==== Selected extract

LPCAT1 ubiquitination assay
HA-tagged ubiquitin (2 µg) and FLAG-tagged LPCAT1 (2 µg, WT or K221R mutant) or an empty FLAG-tagged pRK5 vector (2 µg, control) or FLAG-tagged green fluorescent protein (2 µg, control) were co-expressed in HEK293T cells prior to treatment with or without proteasome inhibitor MG132 (10 µM, SelleckChem) for 2 or 14 h (37 °C, 5% CO2). Cells were then collected and lysed by sonication (5 pulses, 40% duty cycle, output setting = 4) in 1% NP-40 lysis buffer (25 mM Tris-HCl pH 7.4, 150 mM NaCl, 10% glycerol, 1% Nonidet P-40) that contained complete protease inhibitor cocktail (Roche). Samples were rotated for 30 min at 4 °C to complete lysis, clarified by centrifugation (16,000g, 10 min, 4 °C) and the protein concentration was measured using the DC Protein Assay (Bio-Rad) and normalized to 1.0 mg ml–1. Samples were then co-immunoprecipitated with ANTI-FLAG M2 affinity gel (20 µl of slurry per sample; Sigma-Aldrich, A2220) by rotation (1 h, 4 °C), washed with 1.0 ml of 0.2% NP-40 washing buffer (4×, 25 mM Tris-HCl pH 7.4, 150 mM NaCl, 0.2% Nonidet P-40) and heated at 95 °C for 10 min in Laemmli sample buffer (2×), followed by western blot analysis with anti-HA immunoblotting. For the endogenous ubiquitination of LPCAT1, FLAG-tagged LPCAT1 (5 µg, WT or K221R mutant) were overexpressed in HEK293T cells prior to treatment with MG132 (10 µM, 2 h). Cell lysates were subjected to anti-FLAG immunoprecipitation as described above, and the affinity-enriched precipitates were analysed by anti-Ubiquitin immunoblotting.

========
==== Dataset excerpts

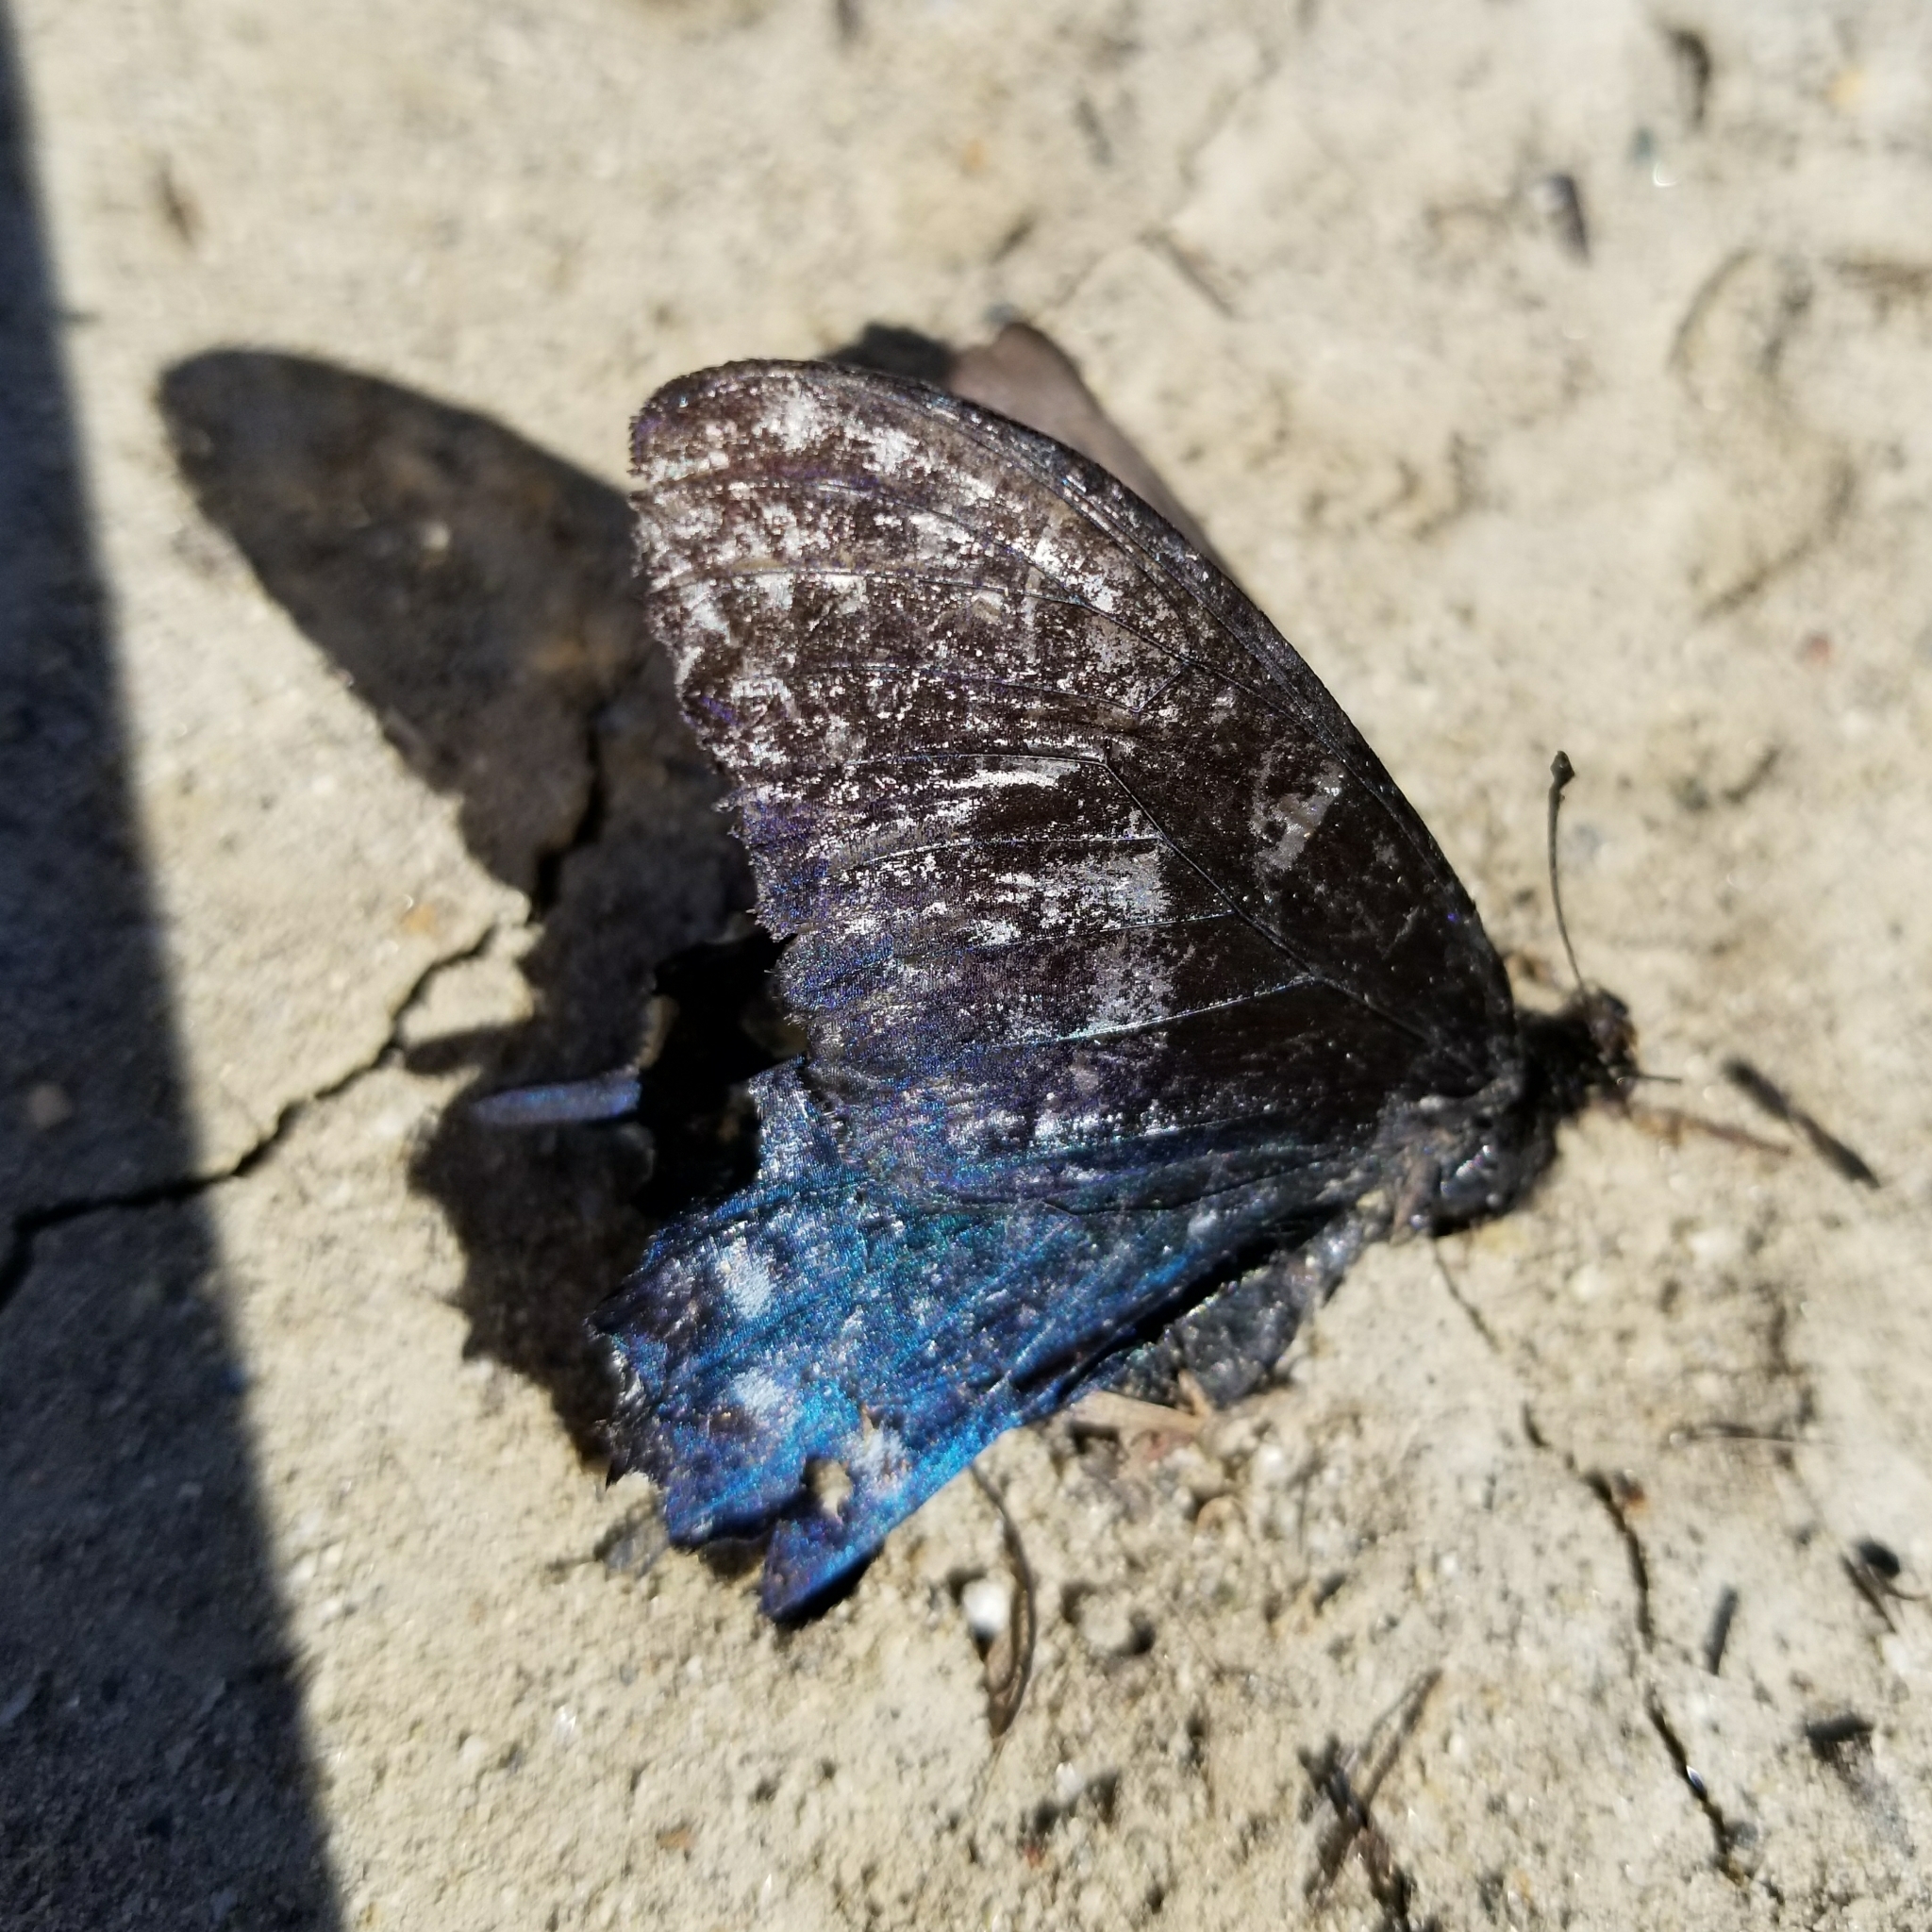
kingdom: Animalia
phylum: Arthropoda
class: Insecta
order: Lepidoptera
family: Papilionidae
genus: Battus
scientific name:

========
==== Dataset excerpts

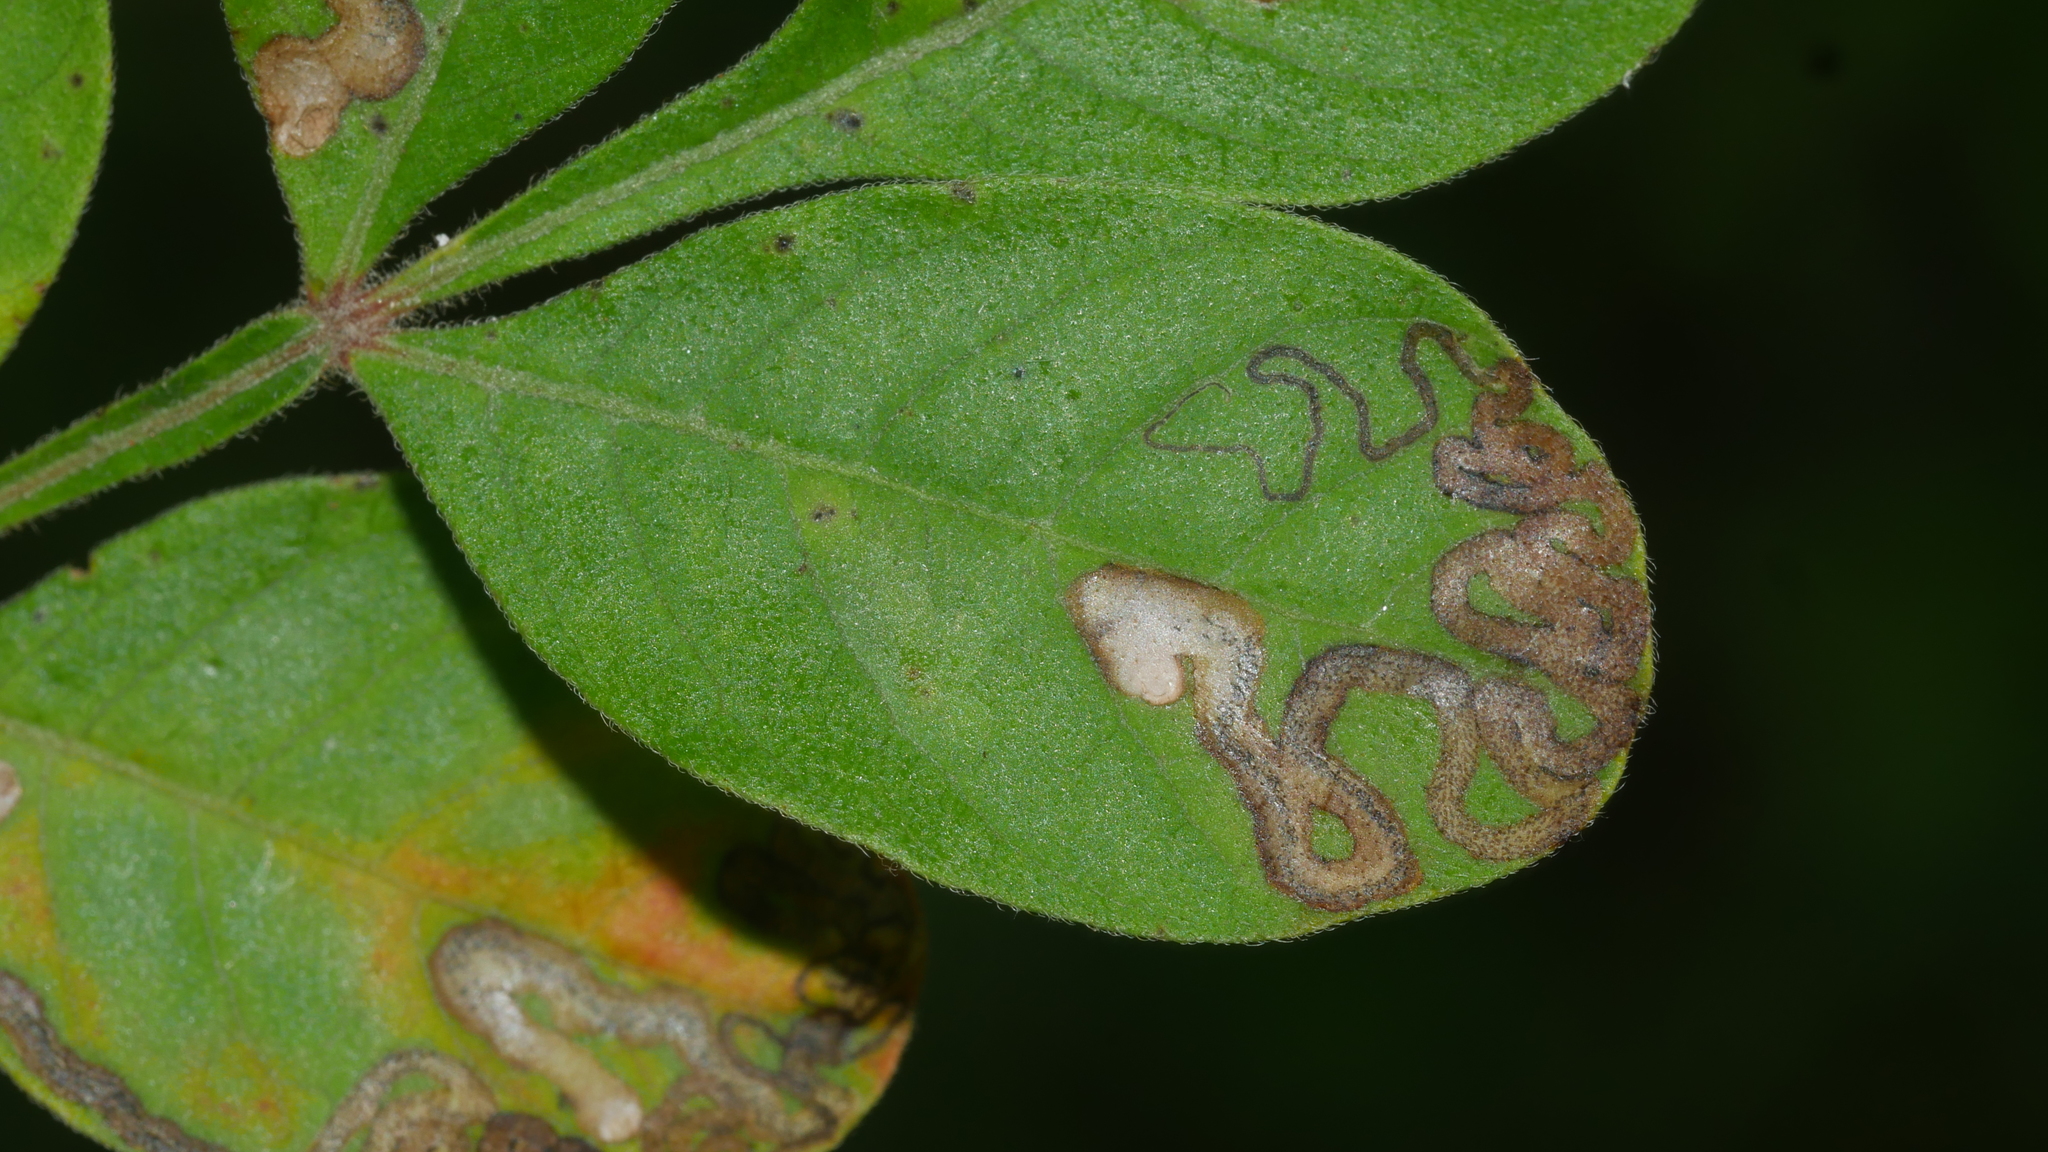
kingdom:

========

Required work:
A - In the LPCAT1 ubiquitination assay, what concentration were the protein samples normalized to before immunoprecipitation?
B - Continue the methods text on the LPCAT1 ubiquitination assay, starting after its final sentence.

Responses for each task:
A - 1.0 mg ml–1

B -
Calculation of relative activity or percent inhibition
For RIDA, the slope of the linear regression of the linear portion of the absorbance over time was used as the measure of activity. Apparent activity was calculated relative to the WT. Percentage inhibition was calculated relative to the positive and negative control and used to calculate IC50 values by non-linear regression analysis from a dose–response curve generated using GraphPad Prism 7. For quantification of the inhibition and apparent IC50 determination in competitive gel-ABPP experiments, the percentage of labelling was determined by quantifying the integrated optical intensity of the bands using ImageLab 5.2.1 software (Bio-Rad).
Unless otherwise stated, quantitative data are expressed in bar and line graphs with mean ± s.d. (error bars) shown. Differences between two groups were examined using an unpaired two-tailed Student’s t-test with equal or unequal variance as noted. Significant P values are indicated (*P < 0.05, **P < 0.01, ***P < 0.001, ****P < 0.0001).
Further information on research design is available in the Nature Research Reporting Summary linked to this article.
Custom code used for proteomic data processing are available at https://github.com/cravattlab/abbasov.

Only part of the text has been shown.